The U.S. is trying to cripple the industrial development of Xinjiang, and seeks to force poverty and unemployment on the region, Chinese Foreign Ministry Spokesman Zhao Lijian said Thursday at a regular press briefing in Beijing. “China strongly condemns the sanctions that the U.S. imposes on Chinese companies based on lies and disinformation,” he said. “China will take all necessary measures to resolutely safeguard the legitimate rights and interests of Chinese companies.”
The U.S. Department of Labor also updated its “List of Goods Produced by Child Labor or Forced Labor” to include polysilicon made with forced labor in China, according to the White House statement.
Separately, the Commerce Department added five Chinese entities to its export blacklist. According to a notice on Thursday, they are Hoshine; Xinjiang Daqo New Energy Co. Ltd.; Xinjiang East Hope Nonferrous Metals Co. Ltd.; Xinjiang GCL New Energy Material Technology, Co. Ltd.; and Xinjiang Production & Construction Corps., which has previously been sanctioned. American companies that sell to those entities will then require approval from the U.S. government.
Hoshine, East Hope and GCL-Poly didn’t immediately reply to emailed requests for comment. Daqo could not comment on the issue, head of investor relations Kevin He said in a text message.
In May, U.S. climate envoy John Kerry said officials “believe in some cases” that Chinese solar products are being produced by forced labor and confirmed the administration was mulling restrictions.
But Group of Seven leaders clashed earlier this month over how strongly to rebuke China over alleged forced labor practices. In the final communique, the G-7 called “on China to respect human rights and fundamental freedoms, especially in relation to Xinjiang.”
U.S. solar companies, which rely heavily on imported photovoltaic panels, had already begun shuffling supply chains in anticipation of the action. And at least one polysilicon producer in Xinjiang—Daqo New Energy Corp.—had opened itself to the possibility of audits and outside scrutiny in a bid to shield itself from U.S. sanctions.

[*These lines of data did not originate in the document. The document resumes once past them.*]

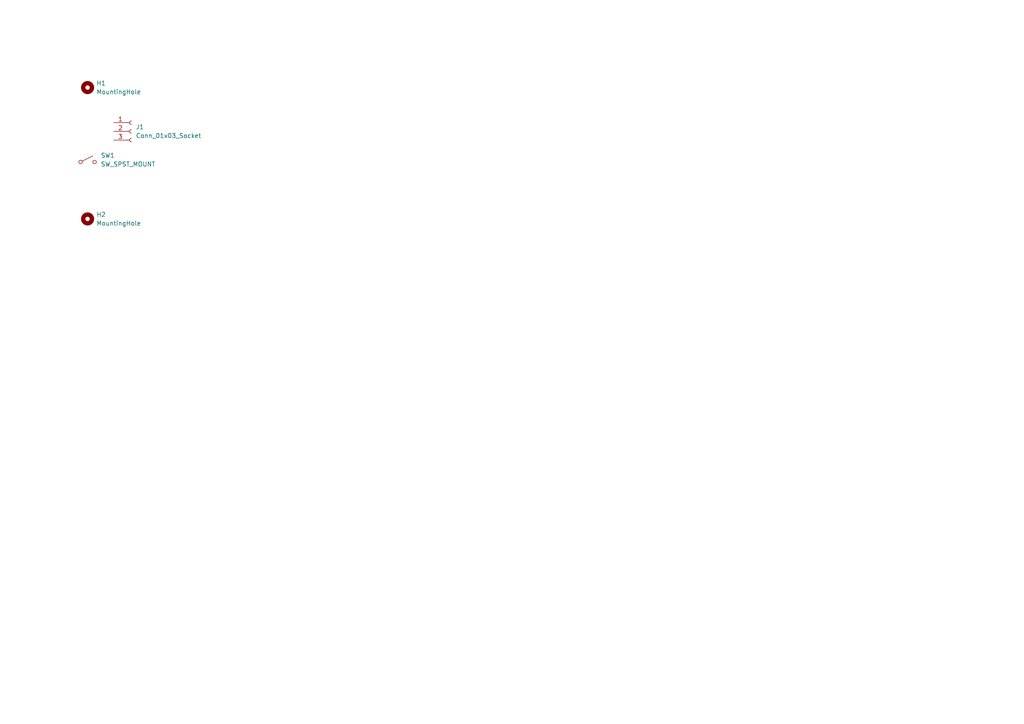
<source format=kicad_sch>
(kicad_sch
	(version 20231120)
	(generator "eeschema")
	(generator_version "8.0")
	(uuid "e82833cf-a611-455a-8dd2-6bb5429d84c1")
	(paper "A4")
	
	(symbol
		(lib_id "Mechanical:MountingHole")
		(at 25.4 63.5 0)
		(unit 1)
		(exclude_from_sim yes)
		(in_bom no)
		(on_board yes)
		(dnp no)
		(fields_autoplaced yes)
		(uuid "460c1104-2d1f-4831-b9eb-20a1e2c88e92")
		(property "Reference" "H2"
			(at 27.94 62.2299 0)
			(effects
				(font
					(size 1.27 1.27)
				)
				(justify left)
			)
		)
		(property "Value" "MountingHole"
			(at 27.94 64.7699 0)
			(effects
				(font
					(size 1.27 1.27)
				)
				(justify left)
			)
		)
		(property "Footprint" "MountingHole:MountingHole_3.2mm_M3"
			(at 25.4 63.5 0)
			(effects
				(font
					(size 1.27 1.27)
				)
				(hide yes)
			)
		)
		(property "Datasheet" "~"
			(at 25.4 63.5 0)
			(effects
				(font
					(size 1.27 1.27)
				)
				(hide yes)
			)
		)
		(property "Description" "Mounting Hole without connection"
			(at 25.4 63.5 0)
			(effects
				(font
					(size 1.27 1.27)
				)
				(hide yes)
			)
		)
		(instances
			(project "IlluminatedToggleSwitch_3U4HP1x"
				(path "/e82833cf-a611-455a-8dd2-6bb5429d84c1"
					(reference "H2")
					(unit 1)
				)
			)
		)
	)
	(symbol
		(lib_id "Connector:Conn_01x03_Socket")
		(at 38.1 38.1 0)
		(unit 1)
		(exclude_from_sim no)
		(in_bom yes)
		(on_board yes)
		(dnp no)
		(fields_autoplaced yes)
		(uuid "a8bf0885-2352-4dc6-a7d2-adee6ee8b819")
		(property "Reference" "J1"
			(at 39.37 36.8299 0)
			(effects
				(font
					(size 1.27 1.27)
				)
				(justify left)
			)
		)
		(property "Value" "Conn_01x03_Socket"
			(at 39.37 39.3699 0)
			(effects
				(font
					(size 1.27 1.27)
				)
				(justify left)
			)
		)
		(property "Footprint" "Connector_PinSocket_2.54mm:PinSocket_1x03_P2.54mm_Vertical"
			(at 38.1 38.1 0)
			(effects
				(font
					(size 1.27 1.27)
				)
				(hide yes)
			)
		)
		(property "Datasheet" "~"
			(at 38.1 38.1 0)
			(effects
				(font
					(size 1.27 1.27)
				)
				(hide yes)
			)
		)
		(property "Description" "Generic connector, single row, 01x03, script generated"
			(at 38.1 38.1 0)
			(effects
				(font
					(size 1.27 1.27)
				)
				(hide yes)
			)
		)
		(pin "1"
			(uuid "60055447-8210-407b-a143-98511f2dd3e4")
		)
		(pin "2"
			(uuid "c20415d6-0df8-4466-8bf0-0780cf12e6a8")
		)
		(pin "3"
			(uuid "35242e40-7a45-4c4a-92aa-1cc731c2aa6c")
		)
		(instances
			(project ""
				(path "/e82833cf-a611-455a-8dd2-6bb5429d84c1"
					(reference "J1")
					(unit 1)
				)
			)
		)
	)
	(symbol
		(lib_id "Mechanical:MountingHole")
		(at 25.4 25.4 0)
		(unit 1)
		(exclude_from_sim yes)
		(in_bom no)
		(on_board yes)
		(dnp no)
		(fields_autoplaced yes)
		(uuid "bbd29982-23fd-4496-a79d-c51dc70ec988")
		(property "Reference" "H1"
			(at 27.94 24.1299 0)
			(effects
				(font
					(size 1.27 1.27)
				)
				(justify left)
			)
		)
		(property "Value" "MountingHole"
			(at 27.94 26.6699 0)
			(effects
				(font
					(size 1.27 1.27)
				)
				(justify left)
			)
		)
		(property "Footprint" "MountingHole:MountingHole_3.2mm_M3"
			(at 25.4 25.4 0)
			(effects
				(font
					(size 1.27 1.27)
				)
				(hide yes)
			)
		)
		(property "Datasheet" "~"
			(at 25.4 25.4 0)
			(effects
				(font
					(size 1.27 1.27)
				)
				(hide yes)
			)
		)
		(property "Description" "Mounting Hole without connection"
			(at 25.4 25.4 0)
			(effects
				(font
					(size 1.27 1.27)
				)
				(hide yes)
			)
		)
		(instances
			(project ""
				(path "/e82833cf-a611-455a-8dd2-6bb5429d84c1"
					(reference "H1")
					(unit 1)
				)
			)
		)
	)
	(symbol
		(lib_id "EXC:SW_SPST_MOUNT")
		(at 25.4 46.99 0)
		(unit 1)
		(exclude_from_sim no)
		(in_bom yes)
		(on_board yes)
		(dnp no)
		(fields_autoplaced yes)
		(uuid "e31cd61c-19c2-4a62-9c4a-50abf1827004")
		(property "Reference" "SW1"
			(at 29.21 45.0849 0)
			(effects
				(font
					(size 1.27 1.27)
				)
				(justify left)
			)
		)
		(property "Value" "SW_SPST_MOUNT"
			(at 29.21 47.6249 0)
			(effects
				(font
					(size 1.27 1.27)
				)
				(justify left)
			)
		)
		(property "Footprint" "EXC:Illuminated_Toggle_Switch_M12"
			(at 25.4 46.99 0)
			(effects
				(font
					(size 1.27 1.27)
				)
				(hide yes)
			)
		)
		(property "Datasheet" "~"
			(at 25.4 46.99 0)
			(effects
				(font
					(size 1.27 1.27)
				)
				(hide yes)
			)
		)
		(property "Description" "Single Pole Single Throw (SPST) switch"
			(at 25.4 46.99 0)
			(effects
				(font
					(size 1.27 1.27)
				)
				(hide yes)
			)
		)
		(instances
			(project ""
				(path "/e82833cf-a611-455a-8dd2-6bb5429d84c1"
					(reference "SW1")
					(unit 1)
				)
			)
		)
	)
	(sheet_instances
		(path "/"
			(page "1")
		)
	)
)

</source>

The Solar Energy Industries Association, a Washington-based trade group, which recently unveiled a traceability tool aimed at helping solar importers and manufacturers track the supply of materials, had said it supported the planned action. “The fact is we do not have transparency into supply chains in the Xinjiang region, and there is too much risk in operating there,” the association’s general counsel, John Smirnow, said in an emailed statement.

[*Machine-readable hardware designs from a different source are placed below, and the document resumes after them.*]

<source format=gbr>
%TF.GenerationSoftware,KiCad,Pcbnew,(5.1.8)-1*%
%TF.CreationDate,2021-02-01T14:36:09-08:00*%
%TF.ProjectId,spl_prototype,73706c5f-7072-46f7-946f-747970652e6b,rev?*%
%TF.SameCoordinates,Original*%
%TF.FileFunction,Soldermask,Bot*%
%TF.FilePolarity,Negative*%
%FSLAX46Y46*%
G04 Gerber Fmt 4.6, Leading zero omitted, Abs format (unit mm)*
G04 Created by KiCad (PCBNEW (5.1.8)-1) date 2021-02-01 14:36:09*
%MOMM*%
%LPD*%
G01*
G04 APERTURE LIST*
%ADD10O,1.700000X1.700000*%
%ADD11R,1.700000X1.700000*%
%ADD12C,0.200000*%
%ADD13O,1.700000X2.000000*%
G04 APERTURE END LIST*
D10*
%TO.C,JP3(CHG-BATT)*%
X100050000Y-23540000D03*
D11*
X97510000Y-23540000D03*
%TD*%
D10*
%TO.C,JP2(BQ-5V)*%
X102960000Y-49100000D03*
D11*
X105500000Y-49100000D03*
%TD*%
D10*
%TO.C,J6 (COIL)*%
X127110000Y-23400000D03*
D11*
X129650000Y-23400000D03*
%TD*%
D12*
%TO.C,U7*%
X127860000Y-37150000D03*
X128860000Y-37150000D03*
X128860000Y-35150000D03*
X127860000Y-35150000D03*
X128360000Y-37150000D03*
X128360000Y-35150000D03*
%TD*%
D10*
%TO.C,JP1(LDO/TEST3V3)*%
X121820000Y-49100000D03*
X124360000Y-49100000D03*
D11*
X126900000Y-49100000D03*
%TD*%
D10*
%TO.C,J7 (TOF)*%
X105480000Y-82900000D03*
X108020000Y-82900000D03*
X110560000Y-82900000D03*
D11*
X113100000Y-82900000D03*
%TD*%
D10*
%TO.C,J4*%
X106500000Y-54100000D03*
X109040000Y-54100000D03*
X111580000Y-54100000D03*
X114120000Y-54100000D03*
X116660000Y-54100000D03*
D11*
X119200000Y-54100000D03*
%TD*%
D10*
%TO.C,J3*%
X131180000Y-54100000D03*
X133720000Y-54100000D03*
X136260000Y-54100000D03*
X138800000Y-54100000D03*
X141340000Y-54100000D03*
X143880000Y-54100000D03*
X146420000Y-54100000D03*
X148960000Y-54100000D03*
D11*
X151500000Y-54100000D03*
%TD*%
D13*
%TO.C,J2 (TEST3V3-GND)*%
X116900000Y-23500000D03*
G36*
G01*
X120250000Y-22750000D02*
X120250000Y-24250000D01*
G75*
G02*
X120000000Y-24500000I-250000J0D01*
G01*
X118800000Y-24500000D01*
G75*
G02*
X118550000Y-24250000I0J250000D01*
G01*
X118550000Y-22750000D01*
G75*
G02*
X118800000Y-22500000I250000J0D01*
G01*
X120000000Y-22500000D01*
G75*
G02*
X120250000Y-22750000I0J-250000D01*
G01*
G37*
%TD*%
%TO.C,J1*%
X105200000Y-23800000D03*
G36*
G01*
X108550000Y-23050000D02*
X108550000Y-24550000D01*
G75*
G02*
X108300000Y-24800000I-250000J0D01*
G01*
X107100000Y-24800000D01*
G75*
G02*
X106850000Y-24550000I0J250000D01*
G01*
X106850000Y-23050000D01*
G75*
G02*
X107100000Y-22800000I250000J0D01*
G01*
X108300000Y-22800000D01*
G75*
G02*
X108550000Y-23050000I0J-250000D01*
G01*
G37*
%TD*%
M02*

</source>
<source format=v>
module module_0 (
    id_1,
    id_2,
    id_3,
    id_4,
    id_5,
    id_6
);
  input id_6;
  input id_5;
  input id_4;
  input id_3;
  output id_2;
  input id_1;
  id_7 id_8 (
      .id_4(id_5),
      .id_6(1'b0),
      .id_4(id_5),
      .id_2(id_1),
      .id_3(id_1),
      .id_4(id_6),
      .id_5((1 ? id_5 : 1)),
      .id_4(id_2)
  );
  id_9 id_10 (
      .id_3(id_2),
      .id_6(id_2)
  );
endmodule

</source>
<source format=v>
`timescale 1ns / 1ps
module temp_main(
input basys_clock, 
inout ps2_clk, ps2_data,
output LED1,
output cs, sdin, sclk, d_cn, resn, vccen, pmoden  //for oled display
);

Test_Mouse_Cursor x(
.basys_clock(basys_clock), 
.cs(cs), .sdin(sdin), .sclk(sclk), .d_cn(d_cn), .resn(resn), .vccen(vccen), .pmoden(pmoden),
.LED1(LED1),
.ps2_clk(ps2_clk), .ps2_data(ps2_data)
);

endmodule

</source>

Still, the Biden administration’s move “could have a significant negative impact on the whole U.S. solar industry,” Roth Capital Partners LLC said in a research note for clients. “If implemented, module imports would need to prove that there is no content from Hoshine in order to enter the U.S.”
Hoshine produces about 800,000 metric tons of metallurgical silicon annually, according to Roth. “Access to solar modules in the U.S., in our view, could be severely limited by this order as we believe isolating and tracing MG-Si through the supply chain could present a significant challenge,” Roth said.

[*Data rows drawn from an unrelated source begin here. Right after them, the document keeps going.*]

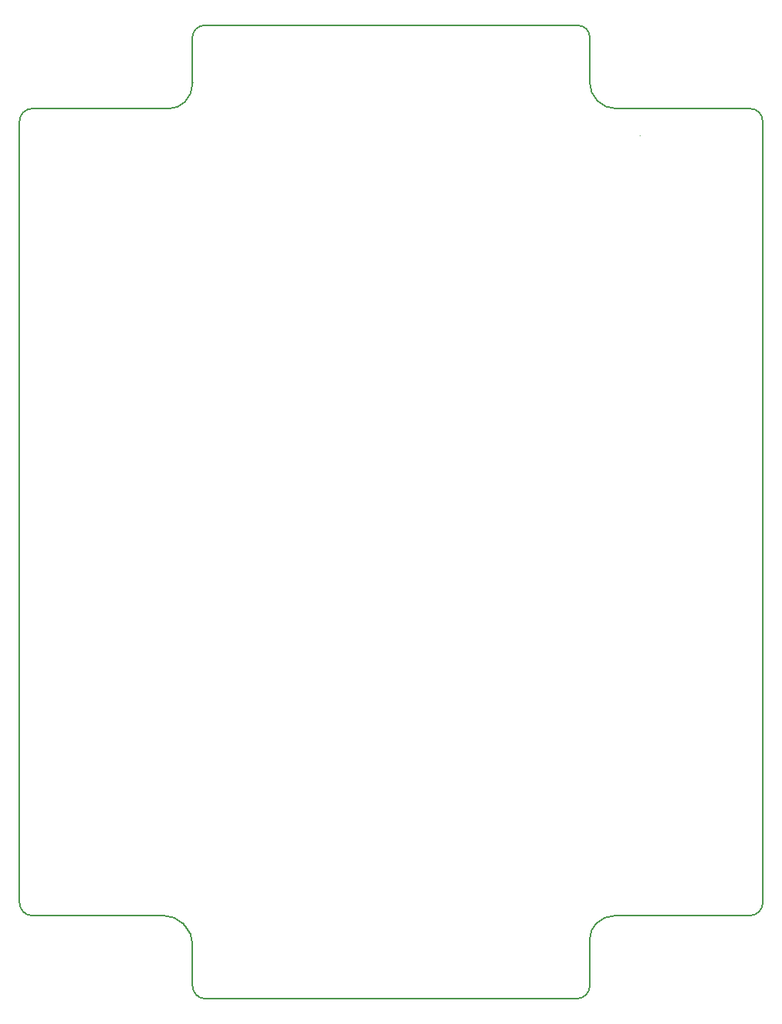
<source format=gko>
G04*
G04 #@! TF.GenerationSoftware,Altium Limited,Altium Designer,21.9.2 (33)*
G04*
G04 Layer_Color=16711935*
%FSTAX24Y24*%
%MOIN*%
G70*
G04*
G04 #@! TF.SameCoordinates,6E6F4FCF-DDBA-4186-BE1C-5EC4A7FB59E6*
G04*
G04*
G04 #@! TF.FilePolarity,Positive*
G04*
G01*
G75*
%ADD19C,0.0079*%
%ADD82C,0.0039*%
%ADD84C,0.0079*%
D19*
X011854Y028298D02*
G03*
X012413Y027739I000559J0D01*
G01*
Y062708D02*
G03*
X011854Y062148I0J-000559D01*
G01*
X018339Y062708D02*
G03*
X019021Y06299I0J000965D01*
G01*
X019021Y06299D02*
G03*
X019354Y063793I-000803J000803D01*
G01*
X01936Y06382D02*
G03*
X019354Y063793I000053J-000026D01*
G01*
Y063846D02*
G03*
X01936Y06382I000059J0D01*
G01*
X019355Y065828D02*
G03*
X019354Y065818I000058J-00001D01*
G01*
X019863Y066308D02*
G03*
X019355Y065828I0J-000509D01*
G01*
X036572Y065798D02*
G03*
X036063Y066308I-000509J0D01*
G01*
X036572Y063848D02*
G03*
X036908Y063037I001148J-0D01*
G01*
X036909Y063036D02*
G03*
X036908Y063037I-00011J-00011D01*
G01*
D02*
G03*
X036909Y063036I00001J00001D01*
G01*
X036909D02*
G03*
X037703Y062708I000794J000795D01*
G01*
X044072Y062148D02*
G03*
X043513Y062708I-000559J0D01*
G01*
Y027739D02*
G03*
X044072Y028298I0J000559D01*
G01*
X037658Y027739D02*
G03*
X036855Y027407I-0J-001136D01*
G01*
D02*
G03*
X036855Y027406I000011J-000011D01*
G01*
D02*
G03*
X036572Y026724I000683J-000682D01*
G01*
X036013Y024139D02*
G03*
X036572Y024698I0J000559D01*
G01*
X019354D02*
G03*
X019913Y024139I000559J0D01*
G01*
X019354Y026498D02*
G03*
X019018Y02731I-001148J0D01*
G01*
X018925Y027403D02*
G03*
X018113Y027739I-000812J-000812D01*
G01*
X012413Y027739D02*
X018113D01*
X011854Y028298D02*
Y062148D01*
X012413Y062708D02*
X018339D01*
X019354Y063846D02*
Y065818D01*
X019863Y066308D02*
X036063D01*
X036572Y063848D02*
Y065798D01*
X036908Y063037D02*
X036909Y063036D01*
X037703Y062708D02*
X043513D01*
X044072Y028298D02*
Y062148D01*
X037658Y027739D02*
X043513D01*
X036572Y024698D02*
Y026724D01*
X019913Y024139D02*
X036013D01*
X019354Y024698D02*
Y026498D01*
X018925Y027403D02*
X019018Y02731D01*
D82*
X038757Y061537D02*
G03*
X038754Y061537I0J-000059D01*
G01*
X038754Y061537D02*
G03*
X038755Y061537I-000005J000156D01*
G01*
X038754Y061537D02*
X038755Y061537D01*
D84*
X019021Y06299D02*
D03*
M02*

</source>
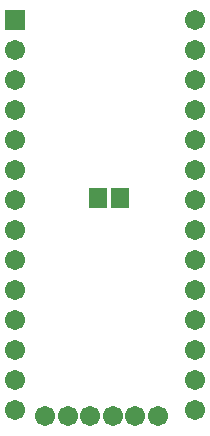
<source format=gbs>
G04 DipTrace 3.0.0.2*
G04 82S100replacement.GBS*
%MOMM*%
G04 #@! TF.FileFunction,Soldermask,Bot*
G04 #@! TF.Part,Single*
%ADD30R,1.504X1.704*%
%ADD32C,1.704*%
%ADD38C,1.704*%
%ADD40R,1.704X1.704*%
%FSLAX35Y35*%
G04*
G71*
G90*
G75*
G01*
G04 BotMask*
%LPD*%
D40*
X1159550Y4572673D3*
D38*
Y4318673D3*
Y4064673D3*
Y3810673D3*
Y3556673D3*
Y3302673D3*
Y3048673D3*
Y2794673D3*
Y2540673D3*
Y2286673D3*
Y2032673D3*
Y1778673D3*
Y1524673D3*
Y1270673D3*
X2683550D3*
Y1524673D3*
Y1778673D3*
Y2032673D3*
Y2286673D3*
Y2540673D3*
Y2794673D3*
Y3048673D3*
Y3302673D3*
Y3556673D3*
Y3810673D3*
Y4064673D3*
Y4318673D3*
Y4572673D3*
D32*
X1413550Y1223050D3*
X1604050D3*
X1794550D3*
X1985050D3*
X2175550D3*
X2366050D3*
D30*
X2048550Y3064550D3*
X1858550D3*
M02*

</source>
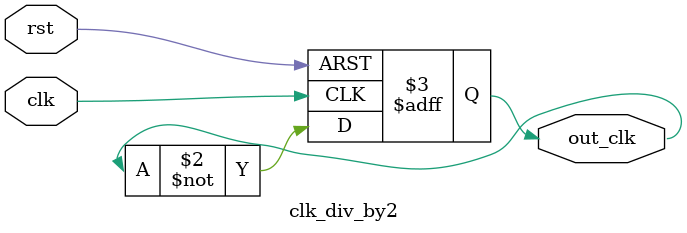
<source format=v>
module clk_div_by2 ( clk ,rst,out_clk );
    output reg out_clk;
    input clk ;
    input rst;
    always @(posedge clk or posedge rst)
        begin
            if (rst)
                out_clk <= 1'b0;
            else
                out_clk <= ~out_clk;
        end
endmodule
</source>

While Xinjiang is a major polysilicon hub, the material is sent for further processing in factories in other parts of China and other countries before it’s ultimately assembled into the solar panels that are shipped to the U.S. That creates additional challenges and would mean supply chain verification efforts would almost certainly require the cooperation of Chinese manufacturers.
A 1930 trade law bars the importation of goods that are mined, produced or manufactured by forced labor—and empowers the federal government to seize the products or block their entry into the U.S. Under former President Donald Trump, the U.S. Customs and Border Protection in January issued a withhold release order targeting cotton and tomato products produced in Xinjiang.